(EXERCISE DETAILS)
Go through the data below and return each line containing the word "dedičstva".

::::

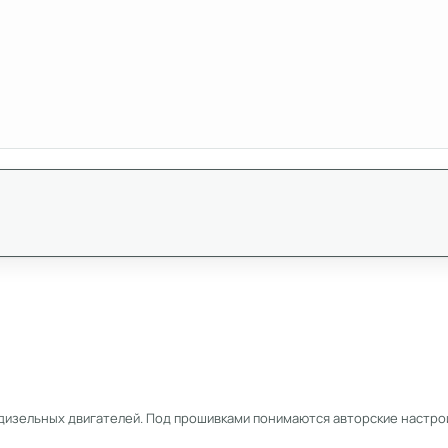
дизельных двигателей. Под прошивками понимаются авторские настрой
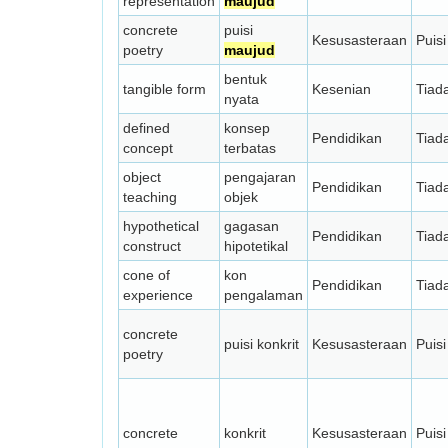
representation
maujud
concrete
puisi
Kesusasteraan
Puisi
poetry
maujud
bentuk
tangible form
Kesenian
Tiad
nyata
defined
konsep
Pendidikan
Tiad
concept
terbatas
object
pengajaran
Pendidikan
Tiad
teaching
objek
hypothetical
gagasan
Pendidikan
Tiad
construct
hipotetikal
cone of
kon
Pendidikan
Tiad
experience
pengalaman
concrete
puisi konkrit
Kesusasteraan
Puisi
poetry
concrete
konkrit
Kesusasteraan
Puisi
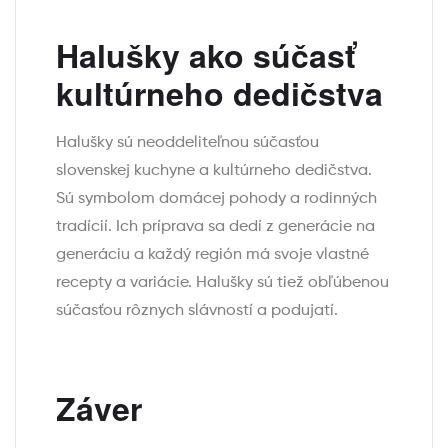
Halušky ako súčasť
kultúrneho dedičstva
Halušky sú neoddeliteľnou súčasťou
slovenskej kuchyne a kultúrneho dedičstva.
Sú symbolom domácej pohody a rodinných
tradícií. Ich príprava sa dedí z generácie na
generáciu a každý región má svoje vlastné
recepty a variácie. Halušky sú tiež obľúbenou
súčasťou rôznych slávností a podujatí.
Záver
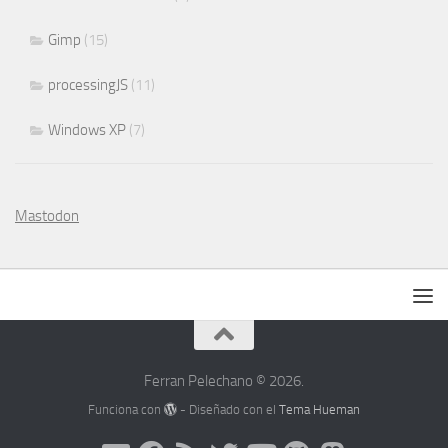
Gimp
(15)
processingJS
(11)
Windows XP
(7)
Mastodon
Ferran Pelechano © 2026.
Funciona con
- Diseñado con el
Tema Hueman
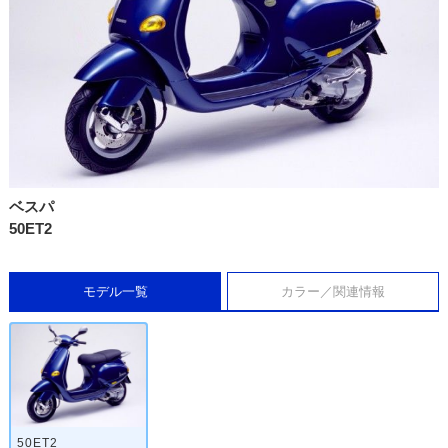
ベスパ
50ET2
モデル一覧
カラー／関連情報
50ET2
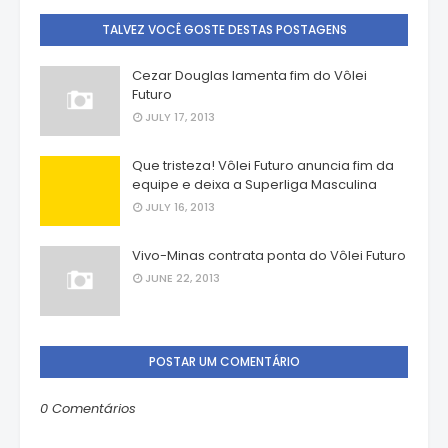
TALVEZ VOCÊ GOSTE DESTAS POSTAGENS
Cezar Douglas lamenta fim do Vôlei
Futuro
JULY 17, 2013
Que tristeza! Vôlei Futuro anuncia fim da
equipe e deixa a Superliga Masculina
JULY 16, 2013
Vivo-Minas contrata ponta do Vôlei Futuro
JUNE 22, 2013
POSTAR UM COMENTÁRIO
0 Comentários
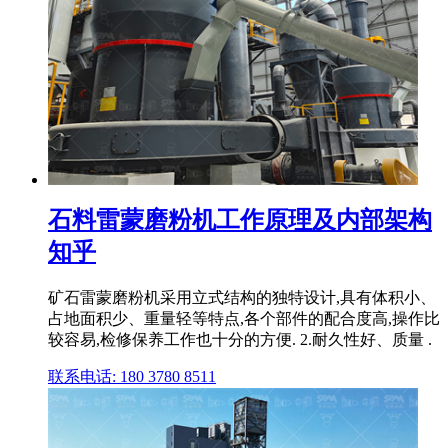
石料雷蒙磨粉机工作原理及内部架构
知乎
矿石雷蒙磨粉机采用立式结构的独特设计,具有体积小、
占地面积少、重量轻等特点,各个部件的配合度高,操作比
较容易,检修保养工作也十分的方便. 2.耐久性好、质量 .
联系电话: 180 3780 8511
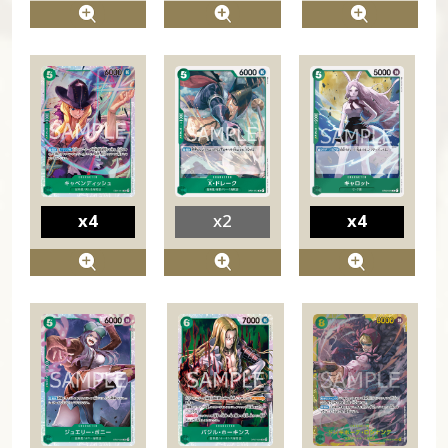
x4
x2
x4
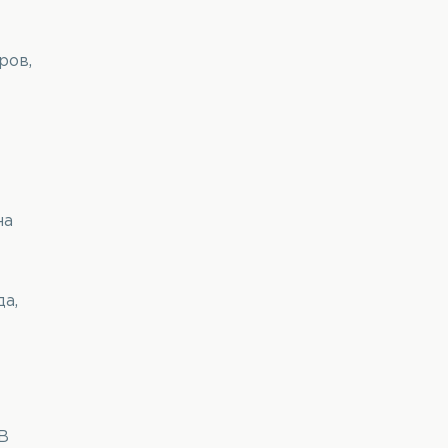
ров,
на
да,
В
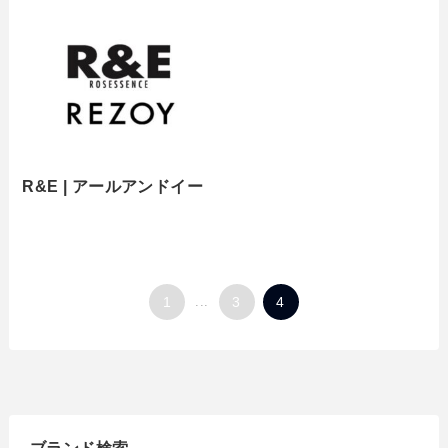
R&E | アールアンドイー
1
...
3
4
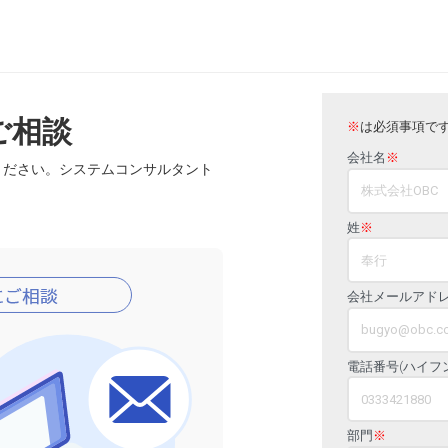
ご相談
※
は必須事項で
会社名
※
ください。システムコンサルタント
姓
※
会社メールアド
電話番号(ハイフ
部門
※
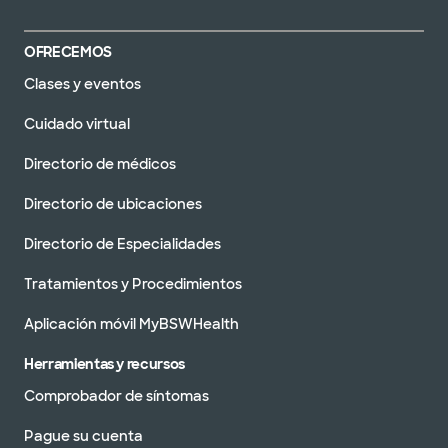
OFRECEMOS
Clases y eventos
Cuidado virtual
Directorio de médicos
Directorio de ubicaciones
Directorio de Especialidades
Tratamientos y Procedimientos
Aplicación móvil MyBSWHealth
Herramientas y recursos
Comprobador de síntomas
Pague su cuenta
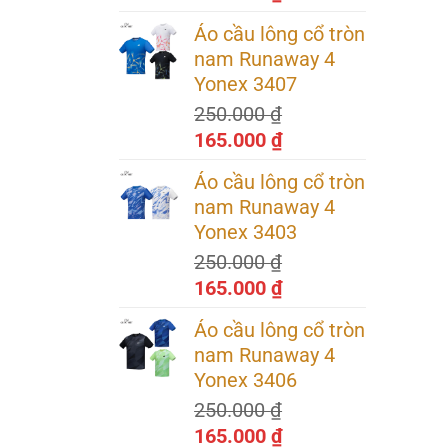
gốc
hiện
Áo cầu lông cổ tròn
là:
tại
nam Runaway 4
250.000 ₫.
là:
Yonex 3407
165.000 ₫.
250.000
₫
Giá
Giá
165.000
₫
gốc
hiện
Áo cầu lông cổ tròn
là:
tại
nam Runaway 4
250.000 ₫.
là:
Yonex 3403
165.000 ₫.
250.000
₫
Giá
Giá
165.000
₫
gốc
hiện
Áo cầu lông cổ tròn
là:
tại
nam Runaway 4
250.000 ₫.
là:
kleball
Yonex 3406
165.000 ₫.
 cầu và
250.000
₫
Giá
Giá
165.000
₫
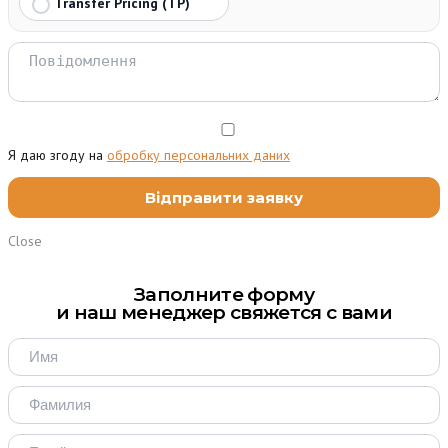
Transfer Pricing (TP)
Я даю згоду на
обробку персональних даних
Close
Заполните форму
и наш менеджер свяжется с вами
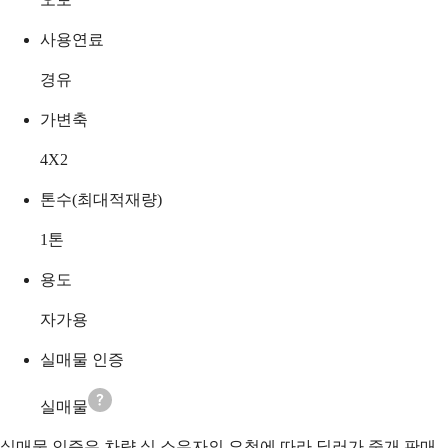
사용연료
경유
가변축
4X2
톤수(최대적재량)
1
톤
용도
자가용
실매물 인증
실매물
실매물 인증은 차량 실 소유자의 요청에 따라 딜러가 중개 판매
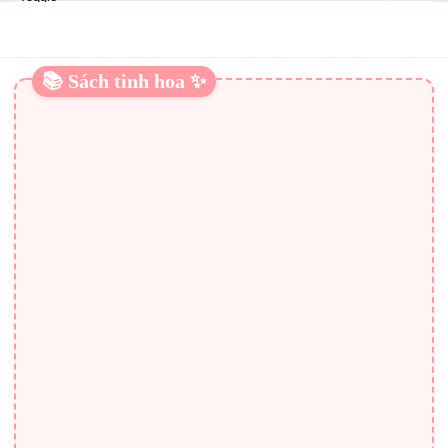
☾
navigation
📚 Sách tinh hoa ✨
NHỮNG TRÁI CÂY KHI ĂN KHÔNG NÊN BỎ
VỎ
Có một số vỏ trái cây nếu bỏ đi sẽ rất lãng phí và làm mất
đi tác dụng chính của trái cây đó. Để tận dụng cả vỏ trái
cây khi ăn thì trước khi sử dụng ta nên rửa sạch, ngâm nước
muối và để ra rổ cho khô ráo. Cách chữa nám và tàn nhang
bằng thực phẩm tự nhiên Cách tăng vòng 1 bằng… đậu đỗ
Làm sao để trẻ hơn 10 tuổi nhờ thực phẩm?
Vỏ trái nho giảm mỡ trong máu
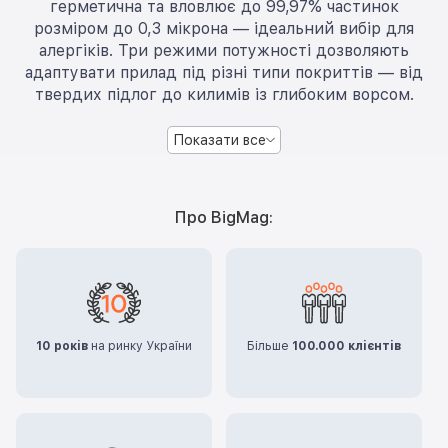
герметична та вловлює до 99,97% частинок
розміром до 0,3 мікрона — ідеальний вибір для
алергіків. Три режими потужності дозволяють
адаптувати прилад під різні типи покриттів — від
твердих підлог до килимів із глибоким ворсом.
Показати все
Про BigMag:
10 років
на ринку України
Більше
100.000 клієнтів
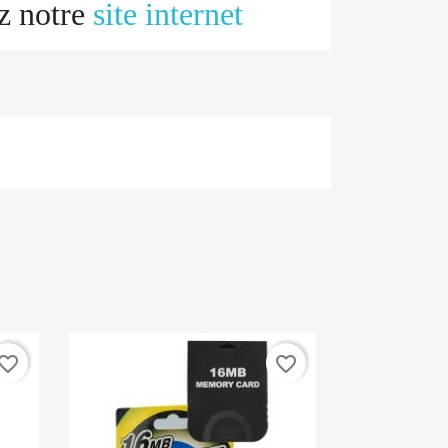
z notre
site internet
vorite_border
favorite_border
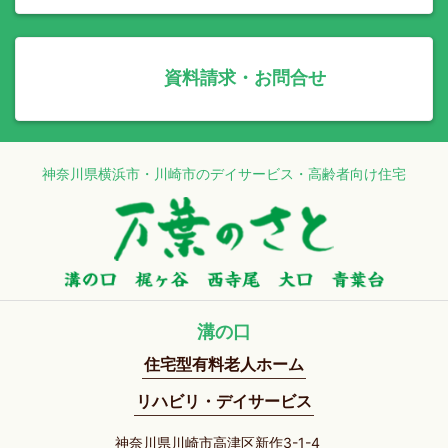
資料請求・お問合せ
神奈川県横浜市・川崎市のデイサービス・高齢者向け住宅
溝の口
住宅型有料老人ホーム
リハビリ・デイサービス
神奈川県川崎市高津区新作3-1-4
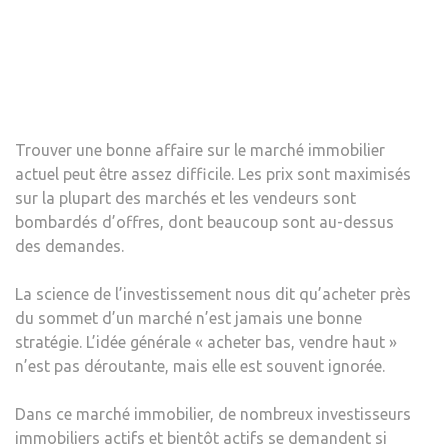
DE
LOGE
Trouver une bonne affaire sur le marché immobilier
actuel peut être assez difficile. Les prix sont maximisés
sur la plupart des marchés et les vendeurs sont
bombardés d’offres, dont beaucoup sont au-dessus
des demandes.
La science de l’investissement nous dit qu’acheter près
du sommet d’un marché n’est jamais une bonne
stratégie. L’idée générale « acheter bas, vendre haut »
n’est pas déroutante, mais elle est souvent ignorée.
Dans ce marché immobilier, de nombreux investisseurs
immobiliers actifs et bientôt actifs se demandent si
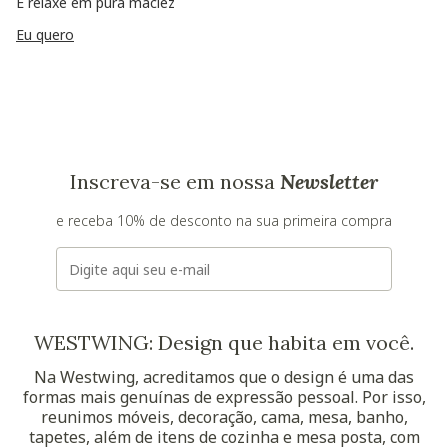
E relaxe em pura maciez
Eu quero
Inscreva-se em nossa
Newsletter
e receba 10% de desconto na sua primeira compra
E-mail
WESTWING: Design que habita em você.
Na Westwing, acreditamos que o design é uma das
formas mais genuínas de expressão pessoal. Por isso,
reunimos móveis, decoração, cama, mesa, banho,
tapetes, além de itens de cozinha e mesa posta, com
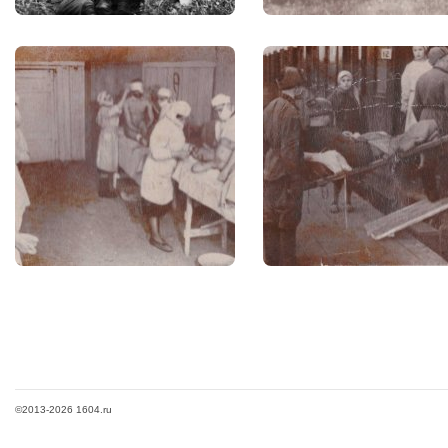
©2013-2026 1604.ru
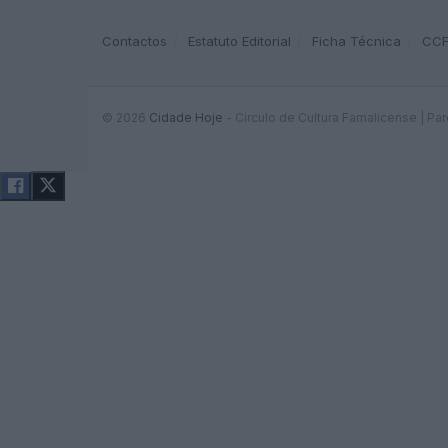
Contactos
Estatuto Editorial
Ficha Técnica
CC
© 2026
Cidade Hoje
- Circulo de Cultura Famalicense | Pa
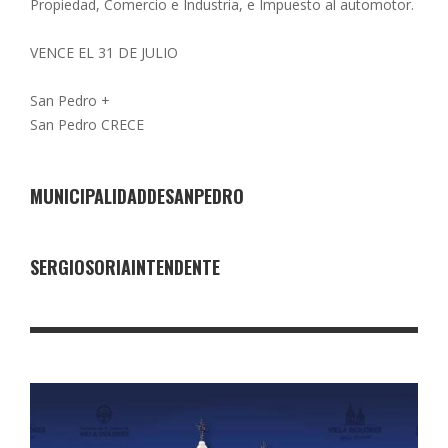
Propiedad, Comercio e Industria, e Impuesto al automotor.
VENCE EL 31 DE JULIO
San Pedro +
San Pedro CRECE
MUNICIPALIDADDESANPEDRO
SERGIOSORIAINTENDENTE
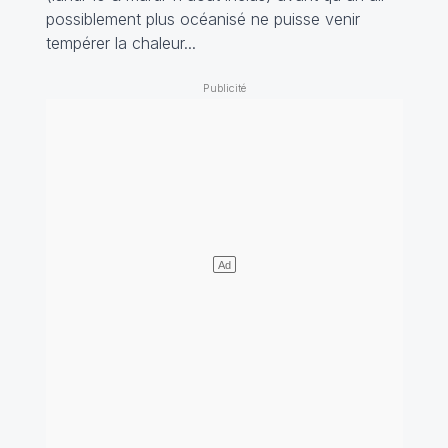
possiblement plus océanisé ne puisse venir
tempérer la chaleur...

::::

(ANSWER SPACE)
kultúrneho dedičstva
slovenskej kuchyne a kultúrneho dedičstva.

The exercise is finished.